Durch deinen Games-Industrie-Background bist du prädestiniert als ‚Übersetzer‘ und Mittler zwischen den Welten. An welcher Stelle drohen buchstäblich Missverständnisse – und wo liegt aus deiner Sicht das größte Potenzial, das bislang aber noch nicht gehoben wurde?
Es gibt unendlich viele Stolpersteine. Es fängt ja beim Kultur-Clash an: Nehmen wir zum Beispiel die unterschiedlichen Geschwindigkeiten verschiedener Industrien. Die Games-Branche ist sehr agil und schnell. Andere Industrien benötigen womöglich längere Produktionszeiten, längere Vorlaufzeiten, unterliegen anderen Auflagen. Das kann die Zusammenarbeit schnell schwierig werden lassen, wenn man sich nicht versteht und nicht gut genug synchronisiert.
Dazu kommen Missverständnisse bei den Erwartungshaltungen: Nehmen wir die aktuellen Diskussionen über das Metaverse, NFTs, Blockchain-Gaming und so weiter. Liest man die Kommentare, meint man, es handele sich um einen Glaubenskrieg. Es wird viel pauschalisiert und verzerrt. Leute, die sich mit der Technik zu wenig auskennen, sprechen über Interoperabilität und zeichnen eine Vision eines Metaverse, die einfach auf absehbare Zeit gar nicht umsetzbar ist.

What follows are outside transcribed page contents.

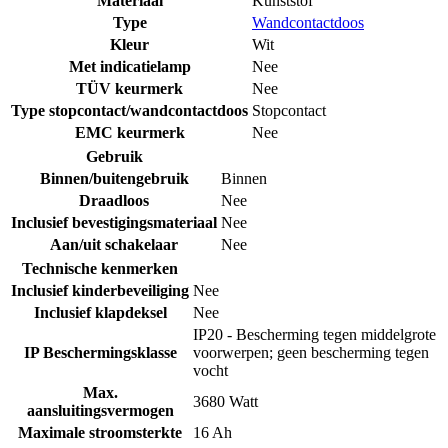
Materiaal
Kunststof
Type
Wandcontactdoos
Kleur
Wit
Met indicatielamp
Nee
TÜV keurmerk
Nee
Type stopcontact/wandcontactdoos
Stopcontact
EMC keurmerk
Nee
Gebruik
Binnen/buitengebruik
Binnen
Draadloos
Nee
Inclusief bevestigingsmateriaal
Nee
Aan/uit schakelaar
Nee
Technische kenmerken
Inclusief kinderbeveiliging
Nee
Inclusief klapdeksel
Nee
IP20 - Bescherming tegen middelgrote
IP Beschermingsklasse
voorwerpen; geen bescherming tegen
vocht
Max.
3680 Watt
aansluitingsvermogen
Maximale stroomsterkte
16 Ah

Dabei steht das Thema Metaverse doch noch ganz am Anfang, und wir erleben eine Pionier-Phase des Experimentierens. Als Games-Branche sollten wir den Blick zunächst auf die technischen und kreativen Potenziale richten, denn keine andere Industrie verfügt über so viel Erfahrung mit Aspekten des Metaverse wie die Games-Branche.
Nichts desto trotz ist unbestritten, dass sich alle Akteure befruchten können, um gemeinsam noch stärker zu sein. Fortnite tut Nike Air Jordan gut und Nike Air Jordan tut Fortnite gut.